>> Begin PAGE EXCERPT
Referring now to FIG. 1, a schematic diagram of a vehicle 100 with a controller 150 is shown according to an exemplary embodiment. The vehicle 100 may be an on-road or an off-road vehicle including, but not limited to, line-haul trucks, mid-range trucks (e.g., pick-up truck), cars (e.g., sedans, hatchbacks, coupes, etc.), and any other type of vehicle which may include a stop/start feature. Although FIG. 1 depicts the vehicle 100 as including an internal combustion engine 111, the vehicle 100 may be powered by any type of engine system. For example, the vehicle 100 may be a hybrid vehicle, a full electric vehicle, a hydrogen powered vehicle, and/or a vehicle powered by an internal combustion engine (as shown).

As shown in FIG. 1, the vehicle 100 generally includes a powertrain system 110, vehicle subsystems 120, an operator input/output (I/O) device 130, sensors 140 communicably coupled to one or more components of the vehicle 100, and a controller 150. These components are described more fully herein.

Components of the vehicle 100 may communicate with each other or foreign components using any type and any number of wired or wireless connections. For example, a wired connection may include a serial cable, a fiber optic cable, a CAT5 cable, or any other form of wired connection. Wireless connections may include the Internet, Wi-Fi, cellular, radio, Bluetooth, etc. In one embodiment, a controller area network (CAN) bus provides the exchange of signals, information, and/or data. The CAN bus includes any number of wired and wireless connections. Because the controller 150 is communicably coupled to the systems and components in the vehicle 100 of FIG. 1, the controller 150 is structured to receive data regarding one or more of the components shown in FIG. 1. For example, the data may include engine operation data regarding the operating conditions (e.g., engine friction data, exhaust aftertreatment temperature data, engine temperature data, etc.) of the engine 111 and/or other components (e.g., an exhaust aftertreatment system, etc.) acquired by one or more sensors, such as sensors 140. As another example, the data may include an input from operator I/O device 130. As described more fully herein, the controller 150 may determine when it is permissible to enable the stop/start feature based on the engine operation data and/or based on protective criteria, which for example may indicate a low risk of causing physical damage or harm to the engine 111 and/or engine components.
>> End PAGE EXCERPT
*TASK OBJECTIVE*: Transcribe the patent excerpt from "As shown in" up to and including "more fully herein.". The data after this point stands apart from the patent excerpt.
>> Begin STORED DATA
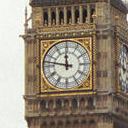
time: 11:47
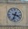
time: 3:33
>> End STORED DATA
*EXPECTED ANSWER*:
As shown in FIG. 1, the vehicle 100 generally includes a powertrain system 110, vehicle subsystems 120, an operator input/output (I/O) device 130, sensors 140 communicably coupled to one or more components of the vehicle 100, and a controller 150. These components are described more fully herein.